Schwule und Bundeswehr
der Abgeordneten Christina Schenk und der Fraktion der PDS
Vorbemerkung
Die Praxis der Armee in Großbritannien, Homosexuelle allein auf Grund ihrer sexuellen Orientierung aus der Armee auszuschließen, ist als Verstoß gegen die Menschenrechte zu werten. Zu diesem Urteil gelangte kürzlich der Europäische Gerichtshof für Menschenrechte des Europarates in Straßburg. Der Ausschluss gründe sich nur auf Vorurteile gegenüber Homosexuellen und stelle einen besonders schwerwiegenden Eingriff in das Recht auf Privatsphäre dar, urteilten die Richter. Die Entlassung aus der Armee habe zugleich schwerwiegende Folgen für die Berufsaussichten der Betroffenen und dies, obwohl die beruflichen Fähigkeiten und Fertigkeiten nicht in Frage gestanden hätten. Das Gericht wies die Argumentation der britischen Regierung zurück, dass die Anwesenheit von Homosexuellen in der Armee deren Schlagkraft und Einsatzbereitschaft schmälere. Es empfahl, dass etwaigen Problemen, die die Präsenz von Homosexuellen in der Armee aufwerfen könnte, mit einem Verhaltenskodex und strikten disziplinarischen Vorschriften zu begegnen sei. Die Urteile des Straßburger Menschengerichtshofs sind für die Mitgliedsländer des Europarates bindend.
In der Bundesrepublik Deutschland gibt es für Schwule in der Bundeswehr ein Verwendungsverbot als Vorgesetzte und Ausbilder.
Wir fragen die Bundesregierung:
Fragen5
Teilt die Bundesregierung die Einschätzung, dass die Gründe, die der Europäische Gerichtshof für Menschenrechte gegen das britische Armeeverbot für Homosexuelle vorgebracht hat, in vollem Umfang auch zutreffen für das in der Bundesrepublik Deutschland geltende Verwendungsverbot von Homosexuellen als Ausbilder und Vorgesetzte?
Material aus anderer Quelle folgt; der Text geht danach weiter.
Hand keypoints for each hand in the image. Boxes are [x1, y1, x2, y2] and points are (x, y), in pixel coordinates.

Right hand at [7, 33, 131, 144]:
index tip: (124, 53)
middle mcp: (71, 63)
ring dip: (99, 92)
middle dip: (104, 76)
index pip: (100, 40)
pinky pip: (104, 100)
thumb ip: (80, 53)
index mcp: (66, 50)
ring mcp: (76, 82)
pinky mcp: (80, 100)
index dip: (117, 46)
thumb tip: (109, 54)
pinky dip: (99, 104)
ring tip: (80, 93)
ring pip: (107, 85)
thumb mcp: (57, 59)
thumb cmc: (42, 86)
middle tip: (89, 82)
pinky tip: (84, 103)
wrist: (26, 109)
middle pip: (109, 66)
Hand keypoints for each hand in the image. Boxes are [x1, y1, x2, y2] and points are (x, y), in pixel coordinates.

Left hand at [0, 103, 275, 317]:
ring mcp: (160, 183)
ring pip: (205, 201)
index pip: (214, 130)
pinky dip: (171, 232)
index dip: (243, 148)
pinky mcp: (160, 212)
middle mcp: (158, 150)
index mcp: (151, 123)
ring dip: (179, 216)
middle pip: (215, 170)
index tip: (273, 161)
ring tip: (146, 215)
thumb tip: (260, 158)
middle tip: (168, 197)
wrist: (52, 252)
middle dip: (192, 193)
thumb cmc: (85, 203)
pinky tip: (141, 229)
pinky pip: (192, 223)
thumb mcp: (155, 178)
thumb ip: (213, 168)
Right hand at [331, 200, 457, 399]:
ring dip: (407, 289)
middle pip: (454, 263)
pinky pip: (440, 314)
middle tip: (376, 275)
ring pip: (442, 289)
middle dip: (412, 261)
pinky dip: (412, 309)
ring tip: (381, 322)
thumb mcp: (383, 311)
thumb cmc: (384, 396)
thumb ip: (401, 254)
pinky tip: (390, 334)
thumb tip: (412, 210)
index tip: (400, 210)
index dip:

Hält die Bundesregierung es angesichts des Urteils für geboten, ihre Position zum Umgang mit Homosexuellen in der Bundeswehr zu revidieren?
Hält die Bundesregierung es angesichts des Urteils für geboten, die bereits eingelegten Rechtsmittel gegen die Entscheidung des Lüneburger Verwaltungsgerichts im Fall des Oberfeldwebels W. B. zurückzunehmen und ihn umgehend als Berufssoldaten zu übernehmen?
Hält die Bundesregierung es angesichts des Urteils für geboten, die Versetzung des Oberleutnants W. S. umgehend zurückzunehmen und ihn wieder als Ausbilder tätig sein zu lassen?
Welche Konsequenzen zieht die Bundesregierung aus der Aufforderung des Europäischen Gerichtshofes für Menschenrechte an die britische Regierung, etwaigen Problemen, die die Präsenz von Homosexuellen in der Armee aufwerfen könnte, mit einem entsprechenden Verhaltenskodex und strikten disziplinarischen Vorschriften zu begegnen?